## [Textauszug]
Ungeachtet dieser Regelungen kann das Gericht im Einzelfall einen höheren Vermögensbetrag anrechnungsfrei stellen, wenn eine Härte vor allem insoweit vorliegt, als eine angemessene Lebensführung oder die Aufrechterhaltung einer angemessenen Alterssicherung wesentlich erschwert würde (§ 90 Abs. 3 Satz 2 SGB-XII), vgl. auch BayObLGZ 1995, 307/310; BayObLG BtPrax 1998, 31/32; OLG Oldenburg FamRZ 1996, 953/955.
Bestattungssparbücher/Bestattungsvorverträge
Häufig stellt sich die Frage, ob Geldbeträge, die zum Zwecke der späteren Bestattung angelegt wurden (in der Regel auf einem gesperrten Sparbuch für diese Zwecke oder durch einen Bestattungsvorvertrag festgelegt), zu den o.g. jeweiligen Schonbeträgen zählen.

## [Aufgaben]
a) Erklären Sie in ein bis drei Sätzen, weshalb das Gericht laut Textauszug im Einzelfall einen höheren Vermögensbetrag anrechnungsfrei stellen kann.
b) Schreiben Sie bitte alles aus dem Textauszug ab, von „Bestattungsspa“ bis hinunter zu „jeweiligen Schonbeträgen zählen.“.
c) Setzen Sie den Textauszug über Bestattungssparbücher und Schonbeträge nach seinem letzten Satz fort.
Das Material hat mit dem Textauszug nichts zu tun.

## [Informationen]
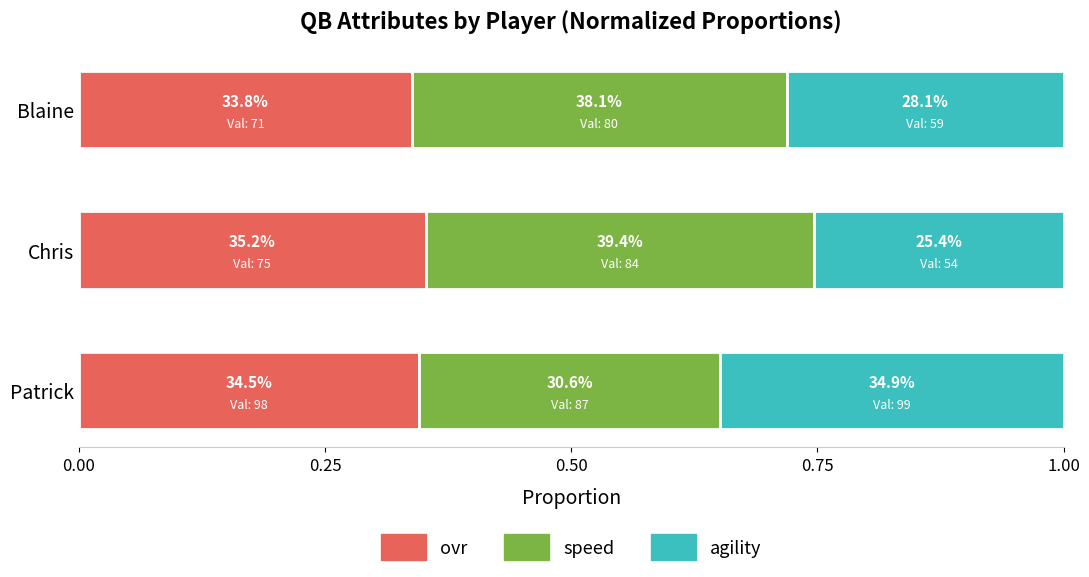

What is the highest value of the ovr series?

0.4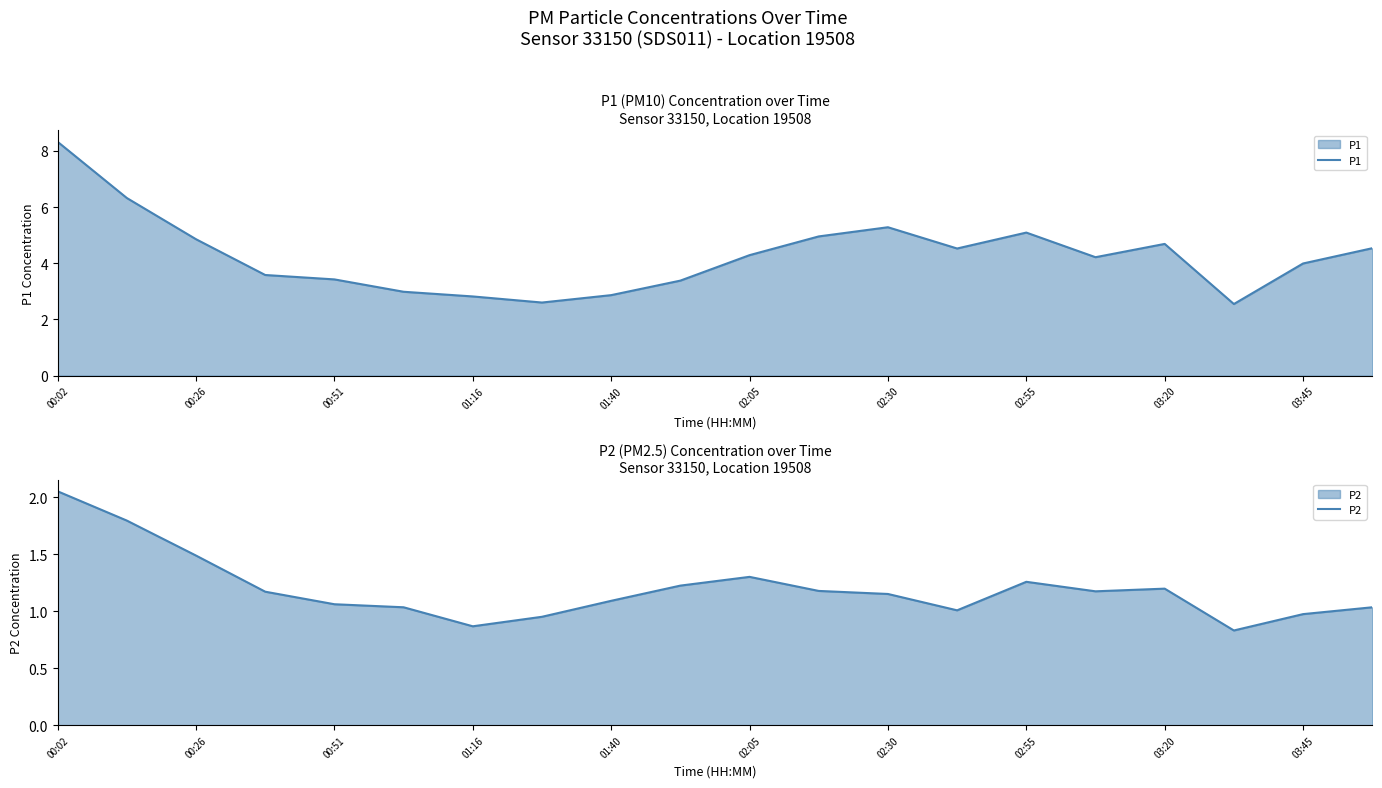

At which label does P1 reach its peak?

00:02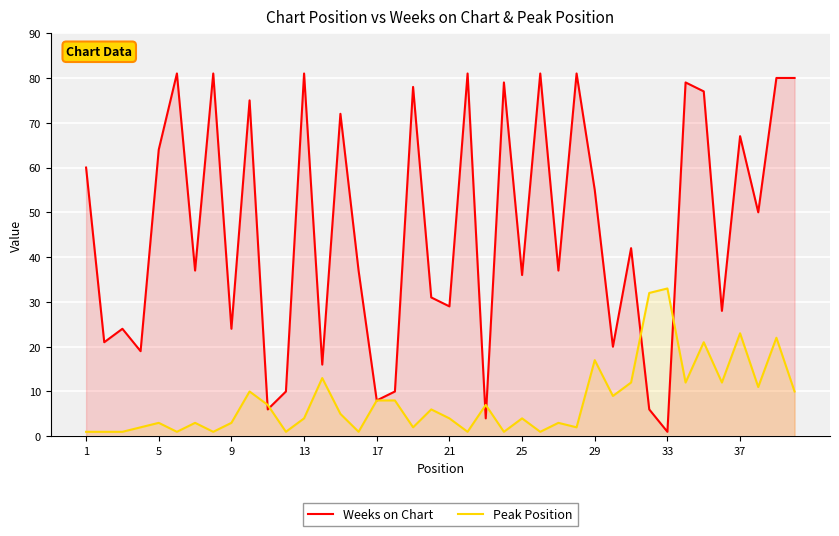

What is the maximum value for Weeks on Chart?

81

## [Ihre Antworten]
a) Das Gericht kann einen höheren Vermögensbetrag anrechnungsfrei stellen, wenn eine Härte vorliegt. Das gilt vor allem dann, wenn sonst eine angemessene Lebensführung oder die Aufrechterhaltung einer angemessenen Alterssicherung wesentlich erschwert würde.

b)
Bestattungssparbücher/Bestattungsvorverträge
Häufig stellt sich die Frage, ob Geldbeträge, die zum Zwecke der späteren Bestattung angelegt wurden (in der Regel auf einem gesperrten Sparbuch für diese Zwecke oder durch einen Bestattungsvorvertrag festgelegt), zu den o.g. jeweiligen Schonbeträgen zählen.

c)
U. E. nein, denn Geld, welches für andere Zwecke (z.B. Bestattung, Grabpflege) verbindlich festgelegt ist, ist nicht verfügbar i. S. des § 90 SGB-XII. Nur verfügbares Vemögen wird vom § 90 SGB-XII erfaßt. Mangels einer Kündigungs- oder Rücktrittsmöglichkeit, die bei Bestattungsverträgen im Regelfall aaufgrund ausdrücklichen Ausschlusses nicht gegeben ist, hat die betroffene Person keine Möglichkeit, über dieses Geld nach Vertragsschluß noch zu verfügen. Nach Schellhorn § 88 BSHG Rz 12, gelten Guthaben auf Sperrkonten nicht als verfügbares Vermögen.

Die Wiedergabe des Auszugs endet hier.